L’armée pakistanaise a lancé hier une offensive dans le district de Buner, dans le nord-ouest du Pakistan, dont les talibans s’étaient emparés la semaine dernière au mépris d’un cessez-le-feu, déclenchant de vives réactions de Washington.
La semaine dernière, les talibans avaient provoqué l’inquiétude à l’étranger et dans l’opinion publique pakistanaise en s’emparant de Buner, à une centaine de km d’Islamabad, au mépris d’un accord de cessez-le-feu signé en février avec le gouvernement, qui avait concédé, en échange, l’instauration de tribunaux islamiques dans la région.
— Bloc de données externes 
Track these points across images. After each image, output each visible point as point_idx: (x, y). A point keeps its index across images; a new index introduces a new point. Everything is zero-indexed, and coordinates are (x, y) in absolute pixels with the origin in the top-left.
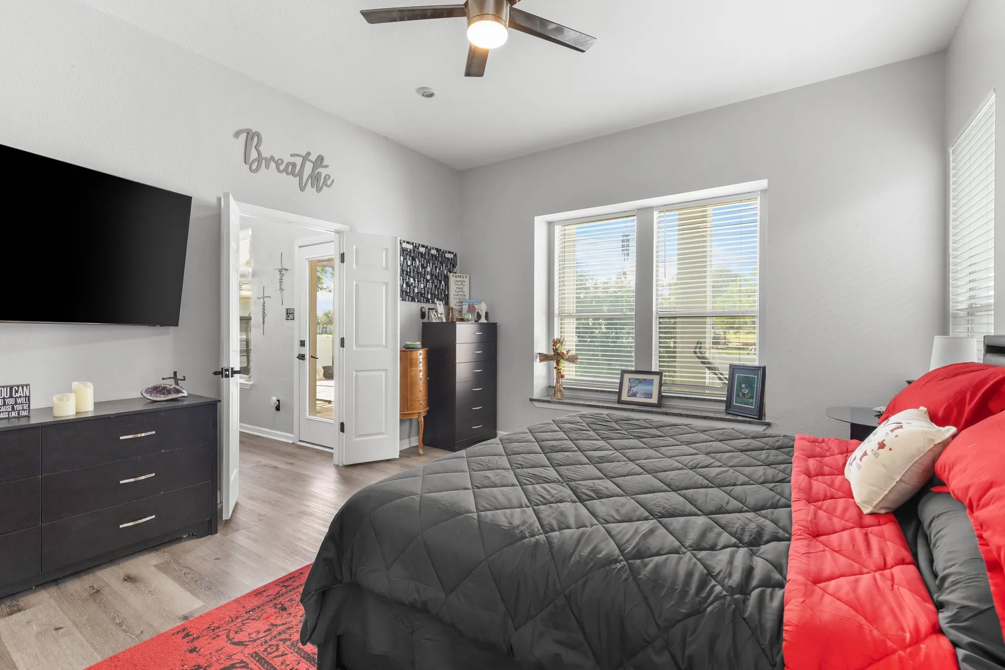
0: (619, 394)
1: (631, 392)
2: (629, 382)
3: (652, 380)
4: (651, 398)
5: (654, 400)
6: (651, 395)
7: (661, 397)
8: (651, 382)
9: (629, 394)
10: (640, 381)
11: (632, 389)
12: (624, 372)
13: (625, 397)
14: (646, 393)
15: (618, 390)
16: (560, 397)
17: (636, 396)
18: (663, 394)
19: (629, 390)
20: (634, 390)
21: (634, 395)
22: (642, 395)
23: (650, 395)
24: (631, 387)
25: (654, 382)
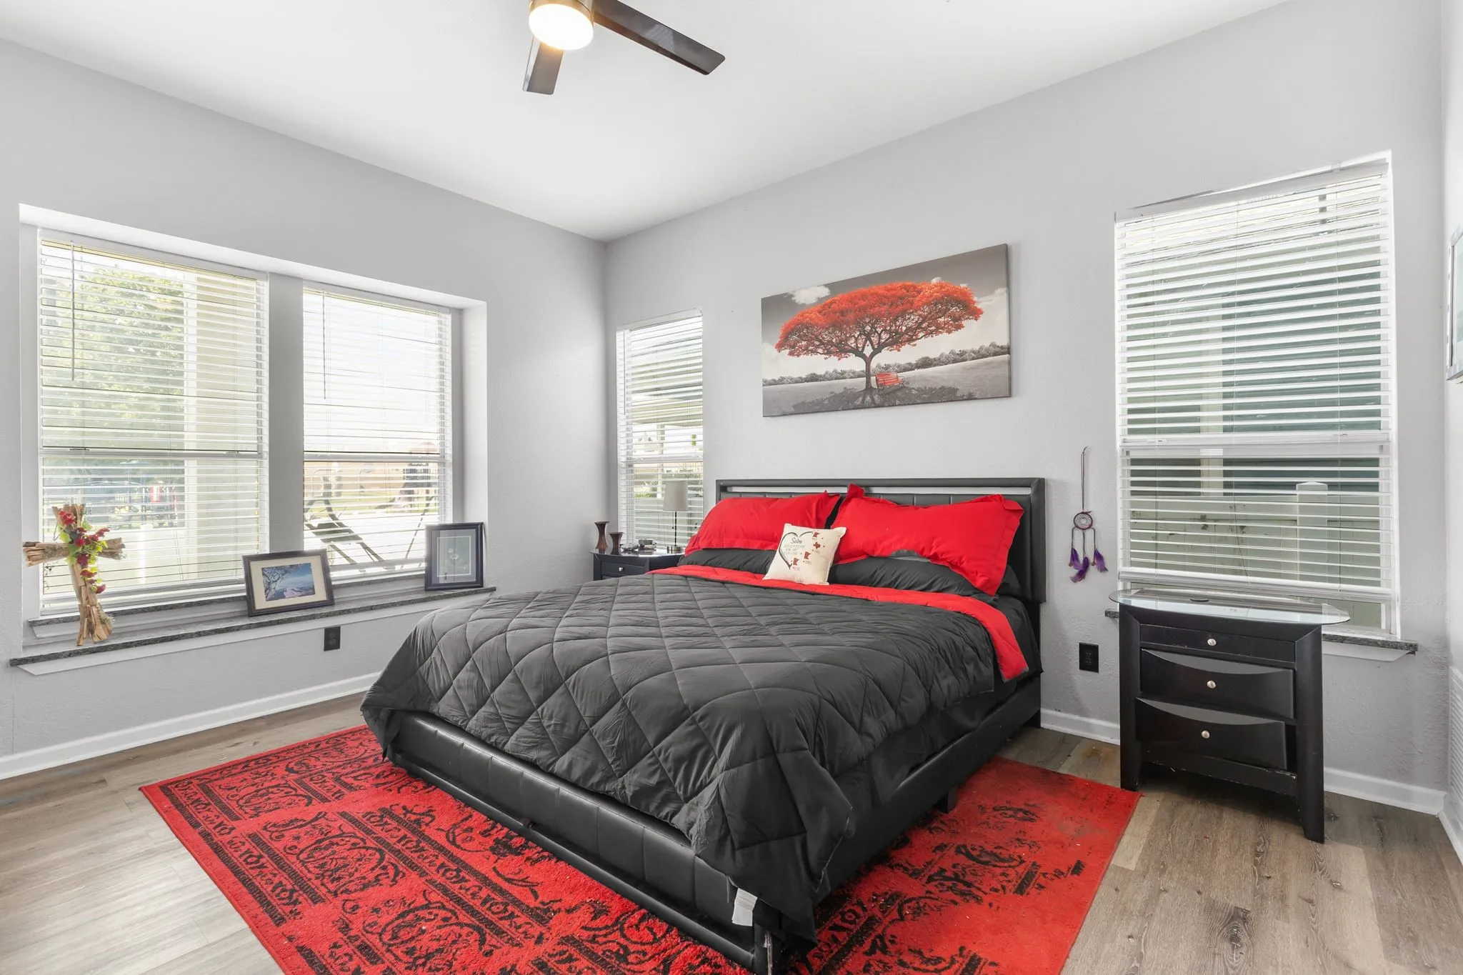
0: (249, 598)
1: (273, 591)
2: (264, 574)
3: (309, 565)
4: (314, 593)
5: (320, 595)
6: (313, 589)
7: (330, 588)
8: (307, 568)
9: (269, 596)
10: (285, 571)
11: (273, 586)
12: (248, 560)
13: (261, 603)
14: (301, 588)
15: (245, 594)
16: (104, 635)
17: (284, 597)
18: (333, 583)
19: (267, 589)
20: (277, 587)
21: (280, 595)
22: (296, 593)
23: (311, 590)
24: (269, 583)
25: (312, 567)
La secrétaire d’Etat américaine, Hillary Clinton, avait même parlé d’«abdication» d’Islamabad face aux islamistes en invoquant cet accord et la chute de Buner et s’était émue de la poussée de ces talibans qui seraient liés à Al Qaïda, et qui représentent, selon elle, «une menace mortelle pour cet Etat nucléaire» qu’est le Pakistan, et, par voie de conséquence, pour le monde.
Vendredi, les talibans avaient annoncé qu’ils commençaient à se retirer de Buner, après la promesse du gouvernement provincial d’appliquer «sans retard» l’accord prévoyant l’instauration des tribunaux islamiques. Mais les combattants avaient pris position dans les montagnes du district. Les talibans pakistanais et leurs frères afghans s’étaient emparés de la vallée de Swat, jusqu’alors le site le plus touristique du pays, à l’été 2007. L’armée avait tenté, deux années durant, de les déloger, mais en vain.
Mi-février, le gouvernement provincial avait signé un accord de cessez-le-feu à Swat, entériné le 14 avril par le président Asif Ali Zardari, et concédant aux extrémistes la création de tribunaux islamiques dans les sept districts de la région de Malakand, qui comprend notamment Swat et Buner. Depuis, loin de déposer les armes comme le leur imposait l’accord, les talibans avaient profité du cessez-le-feu et du recul de l’armée pour pousser leur avantage sur le terrain, en s’emparant de districts voisins de Swat, notamment Buner et Lower Dir. Les Occidentaux, Washington en tête, dénonçait la «capitulation» d’Islamabad, allié clé des Etats-Unis dans leur «guerre contre le terrorisme».

Les talibans, qui se cantonnaient jusqu’alors dans leurs bastions des zones tribales frontalières avec l’Afghanistan, où la nébuleuse Al Qaïda aurait reconstitué ses forces. Les talibans afghans des bases arrière instauraient donc officiellement leur loi à 100 km de la capitale fédérale. Dimanche, l’armée sous la pression grandissante d’une opinion publique de plus en plus inquiète, avait lancé une première offensive dans le Lower Dir, assurant, lundi dernier, avoir déjà tué une cinquantaine de talibans. Mais ces premiers combats ont déjà provoqué, dans ce district, l’exode de quelque 30 000 habitants. La stratégie du gouvernement pakistanais pour endiguer les talibans risque d’être trop coûteuse.